**Selected passage:**
________
# SQOLOGY 2017 Event Schedule



## benny z (Mar 17, 2008)

https://www.facebook.com/sqology/


----------



## ErinH (Feb 14, 2007)

So, what is SQOLOGY? Is it a new org? Is it a series of events tied with existing orgs like IASCA/MECA? 

Might wanna give a little bit of info. I know you and I have talked about it before but I'm sure others wonder the same.


----------



## benny z (Mar 17, 2008)

ErinH said:


> So, what is SQOLOGY? Is it a new org? Is it a series of events tied with existing orgs like IASCA/MECA?
> 
> Might wanna give a little bit of info. I know you and I have talked about it before but I'm sure others wonder the same.


Sure!

Good suggestion...

SQOLOGY is, I guess, what you would consider (for lack of a better term) an event hosting organization. We host IASCA and MECA sound-off events.

SQOLOGY Expands its SQ Meets | ceoutlook.com

In addition to the typical IASCA/MECA formats, we are adding an SQOLOGY-specific Points Race, Best-of-Season awards, and a Tuner Challenge (date/location TBD, but most likely at the July 29/30 shows in Cumming, GA).

Details around the Points Race will be announced at the Feb 5th show in Clarksville, TN, and will then be posted online.

We strive to keep our events fun and friendly for all with a "car guy meet" atmosphere, and will offer an educational aspect to the events whenever feesible.

We have had an overwhelming outpouring of united support from the industry as a whole, from the manufacturer level on down, which is awesome to see!

Hope to see a lot of you at these events this year.

Cheers!


----------



## audiophile25 (Oct 5, 2008)

I should be able to get to 3 of these shows


----------



## SouthSyde (Dec 25, 2006)

Coming down to the Mobile Toys one Benny?


----------



## benny z (Mar 17, 2008)

I am going to try to make it! Big money round you guys put on!

https://www.facebook.com/events/572969639569339/


----------



## SouthSyde (Dec 25, 2006)

benny z said:


> I am going to try to make it! Big money round you guys put on!
> 
> https://www.facebook.com/events/572969639569339/


Nice!


----------



## naiku (May 28, 2008)

Hmm I might be able to make the June 25th one, not sure yet as it is a Sunday and my wife works, but will try to make it out.


----------



## #1BigMike (Aug 17, 2014)

Benny,

Its pretty cool to what you gents are putting together. Keep up the woodwork my friend.

I am going try to make it to a few of the events this year.


----------



## High Resolution Audio (Sep 12, 2014)
________
**What to do:**
A. Reproduce the part of the SQOLOGY thread starting at "SQOLOGY is, I" and ending at "in Cumming, GA).", substituting "car audio competitions" for "sound-off events".
B. Resume the SQOLOGY thread from the point where it stops.
The material after this point is separate from the SQOLOGY thread.
________
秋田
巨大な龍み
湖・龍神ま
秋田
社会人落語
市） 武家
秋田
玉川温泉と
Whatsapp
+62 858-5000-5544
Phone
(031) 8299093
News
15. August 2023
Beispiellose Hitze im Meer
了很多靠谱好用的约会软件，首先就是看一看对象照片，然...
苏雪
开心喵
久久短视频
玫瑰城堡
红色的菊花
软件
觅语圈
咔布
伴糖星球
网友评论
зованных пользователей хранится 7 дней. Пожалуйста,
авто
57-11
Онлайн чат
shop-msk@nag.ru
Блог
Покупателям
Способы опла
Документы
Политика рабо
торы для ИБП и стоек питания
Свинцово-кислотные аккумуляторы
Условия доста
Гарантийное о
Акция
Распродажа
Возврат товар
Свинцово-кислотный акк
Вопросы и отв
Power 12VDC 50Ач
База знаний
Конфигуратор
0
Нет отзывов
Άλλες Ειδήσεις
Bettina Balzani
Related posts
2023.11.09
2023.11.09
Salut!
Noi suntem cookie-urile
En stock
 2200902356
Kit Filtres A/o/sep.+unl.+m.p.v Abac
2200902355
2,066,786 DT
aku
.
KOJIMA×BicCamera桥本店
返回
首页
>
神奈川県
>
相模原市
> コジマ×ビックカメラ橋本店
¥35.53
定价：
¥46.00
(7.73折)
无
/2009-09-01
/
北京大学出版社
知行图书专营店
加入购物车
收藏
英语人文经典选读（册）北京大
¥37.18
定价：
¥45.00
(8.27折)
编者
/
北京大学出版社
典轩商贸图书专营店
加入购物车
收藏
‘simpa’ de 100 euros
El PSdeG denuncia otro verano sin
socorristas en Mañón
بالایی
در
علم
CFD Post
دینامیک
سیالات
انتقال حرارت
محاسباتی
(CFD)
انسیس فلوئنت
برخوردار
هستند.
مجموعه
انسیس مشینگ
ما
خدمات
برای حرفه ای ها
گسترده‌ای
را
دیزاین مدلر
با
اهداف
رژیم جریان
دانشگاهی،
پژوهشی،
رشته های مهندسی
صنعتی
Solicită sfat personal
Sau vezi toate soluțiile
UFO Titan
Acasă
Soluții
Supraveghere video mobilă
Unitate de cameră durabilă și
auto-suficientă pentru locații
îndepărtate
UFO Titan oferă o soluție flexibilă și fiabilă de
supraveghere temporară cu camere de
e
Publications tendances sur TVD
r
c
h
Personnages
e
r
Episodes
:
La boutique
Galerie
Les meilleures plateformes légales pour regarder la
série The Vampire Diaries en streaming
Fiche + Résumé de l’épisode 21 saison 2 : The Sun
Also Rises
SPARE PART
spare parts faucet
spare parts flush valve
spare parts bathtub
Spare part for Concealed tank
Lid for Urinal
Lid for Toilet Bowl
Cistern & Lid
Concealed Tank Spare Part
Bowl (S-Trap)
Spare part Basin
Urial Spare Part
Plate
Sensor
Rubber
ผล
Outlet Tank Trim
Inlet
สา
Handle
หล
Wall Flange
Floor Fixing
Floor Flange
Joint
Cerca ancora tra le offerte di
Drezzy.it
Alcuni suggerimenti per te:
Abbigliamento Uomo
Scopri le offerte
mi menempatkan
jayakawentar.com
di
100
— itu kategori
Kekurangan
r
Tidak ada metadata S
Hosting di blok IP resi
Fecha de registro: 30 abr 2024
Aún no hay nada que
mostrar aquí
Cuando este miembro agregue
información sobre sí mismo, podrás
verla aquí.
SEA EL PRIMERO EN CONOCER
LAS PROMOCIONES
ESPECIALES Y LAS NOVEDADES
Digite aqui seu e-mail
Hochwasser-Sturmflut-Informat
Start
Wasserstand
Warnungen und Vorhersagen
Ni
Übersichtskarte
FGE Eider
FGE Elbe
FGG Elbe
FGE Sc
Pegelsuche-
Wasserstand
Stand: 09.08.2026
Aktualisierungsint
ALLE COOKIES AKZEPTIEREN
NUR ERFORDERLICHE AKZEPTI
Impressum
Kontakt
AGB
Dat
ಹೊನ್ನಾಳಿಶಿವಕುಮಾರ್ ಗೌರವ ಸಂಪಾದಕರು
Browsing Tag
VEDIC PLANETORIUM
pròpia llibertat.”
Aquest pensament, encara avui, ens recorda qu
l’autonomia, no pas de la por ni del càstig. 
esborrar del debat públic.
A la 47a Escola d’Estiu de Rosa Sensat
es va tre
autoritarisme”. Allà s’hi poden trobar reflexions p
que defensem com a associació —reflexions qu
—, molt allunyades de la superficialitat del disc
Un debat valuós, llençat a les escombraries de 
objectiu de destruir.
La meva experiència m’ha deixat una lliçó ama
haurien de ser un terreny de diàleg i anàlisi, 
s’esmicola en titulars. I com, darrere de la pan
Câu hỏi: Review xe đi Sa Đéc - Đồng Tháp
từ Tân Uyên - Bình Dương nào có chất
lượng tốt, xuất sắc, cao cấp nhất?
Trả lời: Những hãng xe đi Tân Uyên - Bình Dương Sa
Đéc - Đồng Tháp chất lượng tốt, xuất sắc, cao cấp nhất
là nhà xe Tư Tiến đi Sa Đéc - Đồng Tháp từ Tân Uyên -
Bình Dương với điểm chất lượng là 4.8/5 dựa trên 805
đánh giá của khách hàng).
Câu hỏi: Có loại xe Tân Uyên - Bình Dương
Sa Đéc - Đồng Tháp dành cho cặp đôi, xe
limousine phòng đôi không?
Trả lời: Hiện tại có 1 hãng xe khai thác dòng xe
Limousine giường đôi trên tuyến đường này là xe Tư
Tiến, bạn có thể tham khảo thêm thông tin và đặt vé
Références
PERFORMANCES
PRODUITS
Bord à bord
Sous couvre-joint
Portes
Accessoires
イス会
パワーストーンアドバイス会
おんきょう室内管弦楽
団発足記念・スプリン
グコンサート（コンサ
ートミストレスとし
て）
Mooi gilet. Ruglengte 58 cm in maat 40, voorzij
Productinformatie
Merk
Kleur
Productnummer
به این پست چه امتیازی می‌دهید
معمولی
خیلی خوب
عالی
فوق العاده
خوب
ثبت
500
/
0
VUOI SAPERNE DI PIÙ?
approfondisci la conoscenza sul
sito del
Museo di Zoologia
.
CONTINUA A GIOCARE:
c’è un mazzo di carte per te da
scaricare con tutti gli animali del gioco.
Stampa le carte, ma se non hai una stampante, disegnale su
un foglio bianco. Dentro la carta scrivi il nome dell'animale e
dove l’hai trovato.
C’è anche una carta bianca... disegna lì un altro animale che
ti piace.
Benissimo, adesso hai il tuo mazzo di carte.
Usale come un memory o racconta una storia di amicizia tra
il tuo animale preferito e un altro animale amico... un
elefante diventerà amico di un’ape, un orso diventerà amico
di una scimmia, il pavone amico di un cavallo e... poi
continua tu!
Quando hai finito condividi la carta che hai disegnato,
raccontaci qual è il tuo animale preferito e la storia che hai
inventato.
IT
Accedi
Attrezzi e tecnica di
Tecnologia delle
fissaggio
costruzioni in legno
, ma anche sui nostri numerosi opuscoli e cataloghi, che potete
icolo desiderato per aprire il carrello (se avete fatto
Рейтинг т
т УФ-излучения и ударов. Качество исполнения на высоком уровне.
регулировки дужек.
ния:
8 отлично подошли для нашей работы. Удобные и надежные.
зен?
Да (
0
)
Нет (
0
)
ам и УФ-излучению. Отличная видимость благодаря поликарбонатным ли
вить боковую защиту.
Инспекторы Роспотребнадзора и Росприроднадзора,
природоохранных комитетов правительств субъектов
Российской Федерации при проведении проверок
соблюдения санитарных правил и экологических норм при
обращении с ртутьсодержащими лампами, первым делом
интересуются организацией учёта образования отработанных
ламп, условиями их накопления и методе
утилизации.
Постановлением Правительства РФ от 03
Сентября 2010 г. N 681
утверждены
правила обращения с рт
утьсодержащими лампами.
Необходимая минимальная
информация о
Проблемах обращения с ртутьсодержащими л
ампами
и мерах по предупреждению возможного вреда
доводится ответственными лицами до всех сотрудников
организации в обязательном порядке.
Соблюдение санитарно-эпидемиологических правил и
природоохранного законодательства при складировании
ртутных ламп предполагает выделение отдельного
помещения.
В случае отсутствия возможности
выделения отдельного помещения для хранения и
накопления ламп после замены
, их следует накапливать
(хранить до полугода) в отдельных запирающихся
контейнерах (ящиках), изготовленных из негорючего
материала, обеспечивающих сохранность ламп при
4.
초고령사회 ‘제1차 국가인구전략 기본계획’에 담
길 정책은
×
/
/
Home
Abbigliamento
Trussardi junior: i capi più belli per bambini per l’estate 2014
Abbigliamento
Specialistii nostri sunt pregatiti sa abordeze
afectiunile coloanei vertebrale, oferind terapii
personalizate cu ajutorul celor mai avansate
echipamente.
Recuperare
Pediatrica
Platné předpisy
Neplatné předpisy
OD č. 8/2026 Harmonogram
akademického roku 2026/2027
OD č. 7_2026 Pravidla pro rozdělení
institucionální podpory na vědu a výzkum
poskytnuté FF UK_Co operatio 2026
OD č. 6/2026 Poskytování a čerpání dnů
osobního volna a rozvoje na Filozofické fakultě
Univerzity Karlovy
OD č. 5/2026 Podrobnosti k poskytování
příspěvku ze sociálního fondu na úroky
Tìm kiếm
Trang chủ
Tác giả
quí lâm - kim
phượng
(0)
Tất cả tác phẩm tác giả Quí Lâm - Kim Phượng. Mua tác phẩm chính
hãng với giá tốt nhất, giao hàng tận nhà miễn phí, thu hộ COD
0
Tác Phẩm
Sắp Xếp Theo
________
**Task responses:**
A.
SQOLOGY is, I guess, what you would consider (for lack of a better term) an event hosting organization. We host IASCA and MECA car audio competitions.

SQOLOGY Expands its SQ Meets | ceoutlook.com

In addition to the typical IASCA/MECA formats, we are adding an SQOLOGY-specific Points Race, Best-of-Season awards, and a Tuner Challenge (date/location TBD, but most likely at the July 29/30 shows in Cumming, GA).

B.
I'm going to some events for sure. Not sure if I want to drive the Time Machine or trailer it ?


----------



## bigbubba (Mar 23, 2011)

I'm looking at coming to the one this weekend.


----------



## benny z (Mar 17, 2008)

sweet! thanks for the support guys!

see you all soon!


----------



## OnYrMrk (Apr 20, 2009)

I will be at the College Station show and have put in my leave for the Cumming Ga shows. I am hoping to be at all three.


----------



## benny z (Mar 17, 2008)

Happy to hear it!


----------



## juiceweazel (Jul 28, 2014)

So I'm thinking of attending the Steel Valley event this weekend. I'm looking to make some new contacts, view some nice installs and & hoping for some demos that will help me decide exactly in what direction my new build should go.
How many from this forum are planning on attending? Are there SQ demos both Saturday & Sunday? Is one day better then the other to attend?


----------



## lowcel (Dec 28, 2014)

juiceweazel said:


> So I'm thinking of attending the Steel Valley event this weekend. I'm looking to make some new contacts, view some nice installs and & hoping for some demos that will help me decide exactly in what direction my new build should go.
> How many from this forum are planning on attending? Are there SQ demos both Saturday & Sunday? Is one day better then the other to attend?


I'll be at the show both days and I'm always happy to give a demo. I'll be in a lifted white Toyota 4Runner.

Saturday will be MECA and IASCA SQ competitions. Sunday will be the SQology Top 30 competition. There should be plenty of cars there both days but probably more there on Saturday.


----------



## juiceweazel (Jul 28, 2014)

Thanks for the info. Appreciate that. I will look for ya if I do attend. I'm going to need to make notes so I don't forget anyone ha ha.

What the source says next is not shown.